Records from a collection:
*** Block opens ***

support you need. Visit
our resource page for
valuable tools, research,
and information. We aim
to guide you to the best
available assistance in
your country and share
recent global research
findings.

*** Block closes ***
*** Block opens ***

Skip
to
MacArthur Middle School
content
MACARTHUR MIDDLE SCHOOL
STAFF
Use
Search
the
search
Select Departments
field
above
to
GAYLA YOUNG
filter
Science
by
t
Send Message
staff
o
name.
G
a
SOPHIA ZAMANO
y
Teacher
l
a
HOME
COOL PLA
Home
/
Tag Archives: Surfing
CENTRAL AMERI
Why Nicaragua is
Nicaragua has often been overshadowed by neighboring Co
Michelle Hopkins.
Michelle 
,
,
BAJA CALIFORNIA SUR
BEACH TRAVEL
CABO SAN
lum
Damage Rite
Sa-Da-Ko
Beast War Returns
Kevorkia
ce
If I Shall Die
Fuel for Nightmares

*** Block closes ***

WHAT THIS TASK INVOLVES =
From the records above, print exactly the lines that run from the line with "BAJA CALIFORNIA SUR" to the line with "Fuel for Nightmares", inclusive.

ANSWER TO THIS TASK =
BAJA CALIFORNIA SUR
BEACH TRAVEL
CABO SAN
lum
Damage Rite
Sa-Da-Ko
Beast War Returns
Kevorkia
ce
If I Shall Die
Fuel for Nightmares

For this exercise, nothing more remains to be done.